25:00 Defining personal vision first
Barbara shares that she always mapped her personal life vision—how and where she wanted to live and parent—before choosing business models, ensuring everything from company structure to travel requirements served her life goals, not the other way around.
27:10 Rewriting the rule book for women
She asserts that traditional career “rule books” were written by men and don’t apply to modern women, urging listeners to cast aside outdated norms and co-create their own frameworks for success in business and motherhood.
29:17 Designing business around motherhood
Detailing how she structured work into an hour-a-day mentorship role post-children and built automation to cover the rest, Barbara illustrates how entrepreneurs can flexibly scale down live work without sacrificing company growth.
31:30 Handling overwhelming days
Acknowledging that some days simply derail—whether from business or baby—she encourages setting minimal goals, practicing empathy toward oneself, and trusting that tomorrow offers a fresh start.

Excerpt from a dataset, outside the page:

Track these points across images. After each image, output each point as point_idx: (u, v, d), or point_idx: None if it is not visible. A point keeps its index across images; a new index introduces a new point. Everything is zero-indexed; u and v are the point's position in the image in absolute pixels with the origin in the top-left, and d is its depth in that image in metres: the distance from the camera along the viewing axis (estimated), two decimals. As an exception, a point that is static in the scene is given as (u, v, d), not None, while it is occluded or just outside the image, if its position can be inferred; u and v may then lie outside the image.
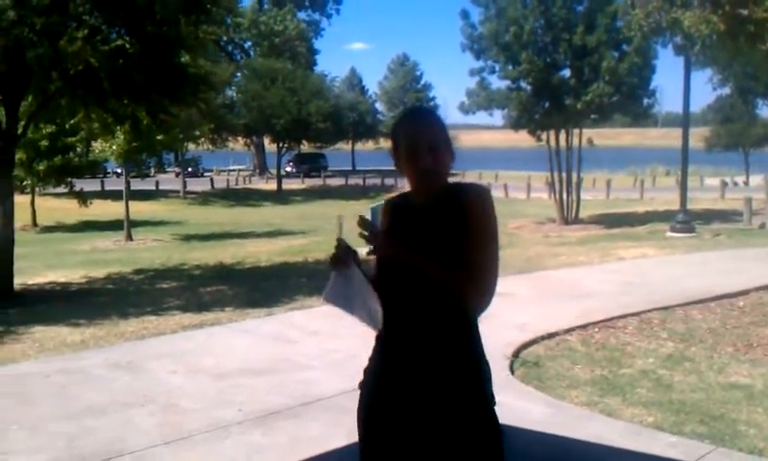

33:40 Embracing imperfection & learning
Barbara reframes procrastination as a subconscious signal to pause until all “dots connect,” stressing that recognizing and respecting one’s own rhythms leads to clearer decisions and more creative breakthroughs.
36:00 Cultivating intuition vs. Procrastination
She distinguishes between avoidance and the gut-driven process of letting ideas incubate, sharing that many solutions emerge organically—often in the shower—once the mind has silently worked through complexities.
38:00 Advice to younger self: Gut instinct
If she could speak to her younger self, Barbara would emphasize the importance of developing a deep, unshakable trust in one’s own inner knowing, independent of external expectations or societal norms.
40:50 Seeking freedom as a mindset
Describing freedom not as a function of time or money but as a mental state, she explains how even in high-pressure roles, cultivating internal freedom determines personal fulfillment more than external circumstances.
42:30 Rapid fire introduction
Arianna transitions to a series of quick personal questions to reveal lighter, spontaneous insights about Barbara beyond her operational expertise.
43:02 Rapid fire personal insights
In a closing lightning round, Barbara shares favorite parts of her day (early mornings), beloved places (Sydney and French Alps), best small purchases (lipstick), guiding quotes (“Feel the fear and do it anyway”), childhood joys (horses), and her enduring aspiration: to live with unbounded freedom.